Perhaps the best response to Western attacks on China came from Sri Lankan writer Indrajit Samarajiva. In a commentary published in the New York Times on August 15, Samarajiva said, “Western media accuse China of luring us into a debt trap. Tucker Carlson (TV host and conservative political commentator) says environmental, social and corporate governance programs have killed us. . debt-fueled form of colonization. The system is in crisis, its foundations exposed by the falling dominoes of the Ukrainian war, leading to food and fuel shortages, pandemic and impending insolvency and hunger spreading across the world.

Economies around the world, global financial markets in particular, have suffered greatly from recent interest rate hikes and the shrinking US balance sheet. Combined with its longstanding quantitative easing policy and massive stimulus packages to boost the US economy, the rate hikes have dealt a devastating blow to developing and emerging economies.

In addition, capricious U.S. sanctions and tariff barriers have undermined industry and global supply chains, and caused food and energy prices to soar, making life even more difficult for millions of people around the world and worsening the financial situation of developing countries such as Sri Lanka. Lanka. Indeed, US-led manipulation of Sri Lanka’s credit rating has seriously undermined the country’s credibility and funding channels.

The United States should ask itself: what have they done for developing countries like Sri Lanka? And what harm have US economic, financial and foreign policies caused to other countries?

We hope that the United States will ease Sri Lanka’s debt burden, instead of recklessly exploiting every opportunity to blame it on other countries. Because it is not fair to blame China for its underperforming investments. For example, the failure of Hambantota port can be attributed to Sri Lanka’s lack of market power, marketing skills, technological expertise in international financing and global cooperation network. In fact, since China Merchants Port Holdings Company resumed operation in 2017, the port has experienced remarkable growth.
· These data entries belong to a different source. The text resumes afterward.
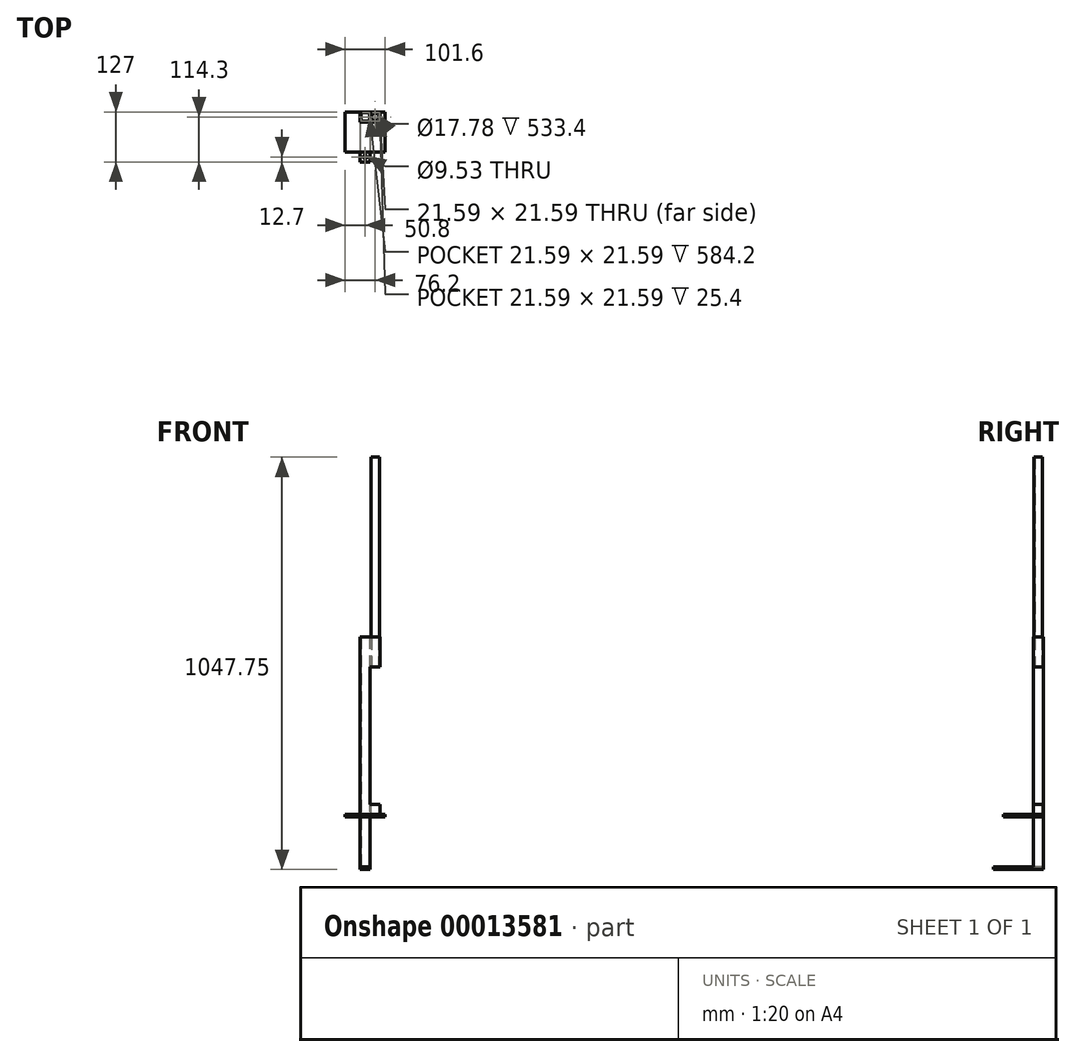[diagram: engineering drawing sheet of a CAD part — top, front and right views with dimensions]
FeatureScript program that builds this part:
annotation { "Feature Type Name" : "Feature", "Feature Type Description" : "" }
export const myFeature = defineFeature(function(context is Context, id is Id, definition is map)
    precondition{}
    {
        {
            var Q0;
            Q0=qCreatedBy(makeId("Top.planeOp"),FACE);
            var sketch = newSketch(context, id + "F0", { "sketchPlane" : qUnion([Q0])});
            skLineSegment(sketch, "E0.bottom", {"start": v(12.7, 12.7) * mm, "end": v(-12.7, 12.7) * mm});
            skLineSegment(sketch, "E0.top", {"start": v(12.7, -12.7) * mm, "end": v(-12.7, -12.7) * mm});
            skLineSegment(sketch, "E0.left", {"start": v(12.7, 12.7) * mm, "end": v(12.7, -12.7) * mm});
            skLineSegment(sketch, "E0.right", {"start": v(-12.7, 12.7) * mm, "end": v(-12.7, -12.7) * mm});
            skPoint(sketch, "E0.middle", {"position": v(0, 0) * mm});
            skLineSegment(sketch, "E1.bottom", {"start": v(10.8, 10.8) * mm, "end": v(-10.8, 10.8) * mm});
            skLineSegment(sketch, "E1.top", {"start": v(10.8, -10.8) * mm, "end": v(-10.8, -10.8) * mm});
            skLineSegment(sketch, "E1.left", {"start": v(10.8, 10.8) * mm, "end": v(10.8, -10.8) * mm});
            skLineSegment(sketch, "E1.right", {"start": v(-10.8, 10.8) * mm, "end": v(-10.8, -10.8) * mm});
            skSolve(sketch);
        }
        {
            var Q0;
            Q0 = qSketchRegion(id + "F0", true);
            extrude(context, id + "F1", {"entities" : qUnion([Q0]), "depth" : 457.2 * mm, "hasSecondDirection" : true, "secondDirectionOppositeDirection" : true, "secondDirectionDepth" : 127 * mm});
        }
        {
            var Q0;
            Q0=qCreatedBy(makeId("Top.planeOp"),FACE);
            var sketch = newSketch(context, id + "F2", { "sketchPlane" : qUnion([Q0])});
            skLineSegment(sketch, "E2.0", {"start": v(-12.7, 12.7) * mm, "end": v(-12.7, -12.7) * mm});
            skLineSegment(sketch, "E3.0", {"start": v(12.7, -12.7) * mm, "end": v(-12.7, -12.7) * mm});
            skLineSegment(sketch, "E4.0", {"start": v(12.7, 12.7) * mm, "end": v(12.7, -12.7) * mm});
            skLineSegment(sketch, "E5.bottom", {"start": v(-50.8, 12.7) * mm, "end": v(-12.7, 12.7) * mm});
            skLineSegment(sketch, "E5.top", {"start": v(-50.8, -88.9) * mm, "end": v(50.8, -88.9) * mm});
            skLineSegment(sketch, "E5.left", {"start": v(-50.8, 12.7) * mm, "end": v(-50.8, -88.9) * mm});
            skLineSegment(sketch, "E5.right", {"start": v(50.8, 12.7) * mm, "end": v(50.8, -88.9) * mm});
            skLineSegment(sketch, "E6.trimOffspring", {"start": v(12.7, 12.7) * mm, "end": v(50.8, 12.7) * mm});
            skSolve(sketch);
        }
        {
            var Q0;
            Q0 = qSketchRegion(id + "F2", true);
            extrude(context, id + "F3", {"entities" : qUnion([Q0]), "operationType" : NewBodyOperationType.ADD, "depth" : 6.35 * mm});
        }
        {
            var Q0;
            Q0=makeQuery(id+"F1.opExtrude","CAP_FACE",FACE,{"disambiguationData":[OSD([sQuery(id+"F0.wireOp",EDGE,"E0.bottom"),sQuery(id+"F0.wireOp",EDGE,"E0.top"),sQuery(id+"F0.wireOp",EDGE,"E0.left"),sQuery(id+"F0.wireOp",EDGE,"E0.right"),sQuery(id+"F0.wireOp",EDGE,"E1.bottom"),sQuery(id+"F0.wireOp",EDGE,"E1.top"),sQuery(id+"F0.wireOp",EDGE,"E1.left"),sQuery(id+"F0.wireOp",EDGE,"E1.right")])],"isStart":true});
            var sketch = newSketch(context, id + "F4", { "sketchPlane" : qUnion([Q0])});
            skLineSegment(sketch, "E7.bottom", {"start": v(-12.7, -12.7) * mm, "end": v(12.7, -12.7) * mm});
            skLineSegment(sketch, "E7.top", {"start": v(-12.7, 114.3) * mm, "end": v(12.7, 114.3) * mm});
            skLineSegment(sketch, "E7.left", {"start": v(-12.7, -12.7) * mm, "end": v(-12.7, 114.3) * mm});
            skLineSegment(sketch, "E7.right", {"start": v(12.7, -12.7) * mm, "end": v(12.7, 114.3) * mm});
            skCircle(sketch, "E8", {"center": v(0, 101.6) * mm, "radius": 4.76 * mm});
            skSolve(sketch);
        }
        {
            var Q0;
            Q0 = qSketchRegion(id + "F4", true);
            extrude(context, id + "F5", {"entities" : qUnion([Q0]), "operationType" : NewBodyOperationType.ADD, "depth" : 6.35 * mm});
        }
        {
            var Q0;
            Q0=makeQuery(id+"F1.opExtrude","CAP_FACE",FACE,{"disambiguationData":[OSD([sQuery(id+"F0.wireOp",EDGE,"E0.bottom"),sQuery(id+"F0.wireOp",EDGE,"E0.top"),sQuery(id+"F0.wireOp",EDGE,"E0.left"),sQuery(id+"F0.wireOp",EDGE,"E0.right"),sQuery(id+"F0.wireOp",EDGE,"E1.bottom"),sQuery(id+"F0.wireOp",EDGE,"E1.top"),sQuery(id+"F0.wireOp",EDGE,"E1.left"),sQuery(id+"F0.wireOp",EDGE,"E1.right")])],"isStart":false});
            var sketch = newSketch(context, id + "F6", { "sketchPlane" : qUnion([Q0])});
            skLineSegment(sketch, "E9.bottom", {"start": v(12.7, 12.7) * mm, "end": v(38.1, 12.7) * mm});
            skLineSegment(sketch, "E9.top", {"start": v(12.7, -12.7) * mm, "end": v(38.1, -12.7) * mm});
            skLineSegment(sketch, "E9.left", {"start": v(12.7, 12.7) * mm, "end": v(12.7, -12.7) * mm});
            skLineSegment(sketch, "E9.right", {"start": v(38.1, 12.7) * mm, "end": v(38.1, -12.7) * mm});
            skLineSegment(sketch, "E10", {"start": v(25.4, 12.7) * mm, "end": v(25.4, -12.7) * mm, "construction": true});
            skPoint(sketch, "E10.endSnap0", {"position": v(25.4, -12.7) * mm});
            skLineSegment(sketch, "E11.bottom", {"start": v(36.2, -10.8) * mm, "end": v(14.6, -10.8) * mm});
            skLineSegment(sketch, "E11.top", {"start": v(36.2, 10.8) * mm, "end": v(14.6, 10.8) * mm});
            skLineSegment(sketch, "E11.left", {"start": v(36.2, -10.8) * mm, "end": v(36.2, 10.8) * mm});
            skLineSegment(sketch, "E11.right", {"start": v(14.6, -10.8) * mm, "end": v(14.6, 10.8) * mm});
            skPoint(sketch, "E11.middle", {"position": v(25.4, 0) * mm});
            skSolve(sketch);
        }
        {
            var Q0;
            Q0=makeQuery(id+"F6.imprint","IMPRINT",FACE,{"disambiguationData":[TD([[makeQuery(id+"F6.imprint","IMPRINT",EDGE,{"derivedFrom":sQuery(id+"F6.wireOp",EDGE,"E9.bottom")}),-1.0]])]});
            var Q1;
            Q1=makeQuery(id+"F3.opExtrude","CAP_FACE",FACE,{"disambiguationData":[OSD([sQuery(id+"F2.wireOp",EDGE,"E2.0"),sQuery(id+"F2.wireOp",EDGE,"E3.0"),sQuery(id+"F2.wireOp",EDGE,"E4.0"),sQuery(id+"F2.wireOp",EDGE,"E5.bottom"),sQuery(id+"F2.wireOp",EDGE,"E5.top"),sQuery(id+"F2.wireOp",EDGE,"E5.left"),sQuery(id+"F2.wireOp",EDGE,"E5.right"),sQuery(id+"F2.wireOp",EDGE,"E6.trimOffspring")])],"isStart":false});
            extrude(context, id + "F7", {"entities" : qUnion([Q0]), "operationType" : NewBodyOperationType.ADD, "endBound" : BoundingType.UP_TO_SURFACE, "oppositeDirection" : true, "endBoundEntityFace" : qUnion([Q1]), "depth" : 25.4 * mm});
        }
        {
            var Q0;
            Q0=makeQuery(id+"F7.opExtrude","SWEPT_FACE",FACE,{"disambiguationData":[OSD([sQuery(id+"F6.wireOp",EDGE,"E9.right")])]});
            var sketch = newSketch(context, id + "F8", { "sketchPlane" : qUnion([Q0])});
            skLineSegment(sketch, "E12.bottom", {"start": v(-12.7, 457.2) * mm, "end": v(12.7, 457.2) * mm});
            skLineSegment(sketch, "E13.bottom", {"start": v(-12.7, 6.35) * mm, "end": v(12.7, 6.35) * mm});
            skLineSegment(sketch, "E13.top", {"start": v(-12.7, 31.75) * mm, "end": v(12.7, 31.75) * mm});
            skLineSegment(sketch, "E13.left", {"start": v(-12.7, 6.35) * mm, "end": v(-12.7, 31.75) * mm});
            skLineSegment(sketch, "E13.right", {"start": v(12.7, 6.35) * mm, "end": v(12.7, 31.75) * mm});
            skLineSegment(sketch, "E14.top", {"start": v(-12.7, 381) * mm, "end": v(12.7, 381) * mm});
            skLineSegment(sketch, "E14.left", {"start": v(-12.7, 457.2) * mm, "end": v(-12.7, 381) * mm});
            skLineSegment(sketch, "E14.right", {"start": v(12.7, 457.2) * mm, "end": v(12.7, 381) * mm});
            skLineSegment(sketch, "E15", {"start": v(-12.7, 381) * mm, "end": v(-12.7, 31.75) * mm});
            skLineSegment(sketch, "E16", {"start": v(12.7, 31.75) * mm, "end": v(12.7, 381) * mm});
            skSolve(sketch);
        }
        {
            var Q0;
            Q0=makeQuery(id+"F8.imprint","IMPRINT",FACE,{"disambiguationData":[TD([[makeQuery(id+"F8.imprint","IMPRINT",EDGE,{"derivedFrom":sQuery(id+"F8.wireOp",EDGE,"E13.top")}),1.0]])]});
            extrude(context, id + "F9", {"entities" : qUnion([Q0]), "operationType" : NewBodyOperationType.REMOVE, "oppositeDirection" : true, "depth" : 25.4 * mm});
        }
        {
            var Q0;
            Q0=makeQuery(id+"F9.boolean.opBoolean","COPY",FACE,{"derivedFrom":makeQuery(id+"F9.opExtrude","SWEPT_FACE",FACE,{"disambiguationData":[OSD([sQuery(id+"F8.wireOp",EDGE,"E14.top")])]})});
            var sketch = newSketch(context, id + "F10", { "sketchPlane" : qUnion([Q0])});
            skCircle(sketch, "E17", {"center": v(25.4, 0) * mm, "radius": 10.8 * mm});
            skCircle(sketch, "E18", {"center": v(25.4, 0) * mm, "radius": 8.9 * mm});
            skSolve(sketch);
        }
        {
            var Q0;
            Q0 = qSketchRegion(id + "F10", true);
            extrude(context, id + "F11", {"entities" : qUnion([Q0]), "oppositeDirection" : true, "depth" : 533.4 * mm});
        }
    });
Several manufacturing businesses are being established in the Port of Hambantota Industrial Park, including Sea-Horse Yachts’ $58 million yacht building factory, plug-and-play parking facility $15 million Shenzhen Xinji Group and Shandong Haohua Tire Co.’s $300 million tire manufacturing plant.

Sri Lanka also has many Belt and Road Initiative projects including the Colombo-Katunayake Highway, Southern Highway, Outer Ring Highway, Hambantota Port, Bunkering Facility and Tank Yard. in Hambantota, Hambantota Port Industrial Zone Project, Reconstruction of Kandy-Jaffna A9 Road, Mattala Airport in Hambantota, Norocholai Puttalam Lakvijaya Power Plant, Colombo International Container Terminals, Extension Matara-Kataragama Railway and the Greater Kurunegala Water Supply and Sanitation Project. Which has brought many benefits to Sri Lanka.

In addition, China has fully funded the construction of important landmarks such as the Bandaranaike Memorial International Conference Hall, the Bandaranaike Center for International Studies building, the Supreme Court of Sri Lanka complex, a nine-storey wing at the Lady Ridgeway Hospital and the National Nephrology Specialist. Hospital.

Even though Japanese contractor Taisei Corporation Sri Lanka Ltd has suspended the construction of Terminal 2 of Stage 2 of the Bandaranaike International Airport Development Project until Sri Lanka’s debt restructuring process is finalized, the Metallurgical Corporation of China agreed to further discuss funding at the next meeting. to proceed with the long-delayed construction of phase two of the third leg of the Central Expressway.

People have seen tangible changes, including the creation of many new jobs, from the Belt and Road projects through improved infrastructure. In short, China has always been a reliable friend and partner of Sri Lanka, and their friendly relations benefit the development of both countries and serve the fundamental interests of people on both sides.

The author is Director of Belt and Road Initiative Sri Lanka, an independent and pioneering Sri Lankan-led organization specializing in BRI advice and support.

Opinions do not necessarily reflect those of China Daily.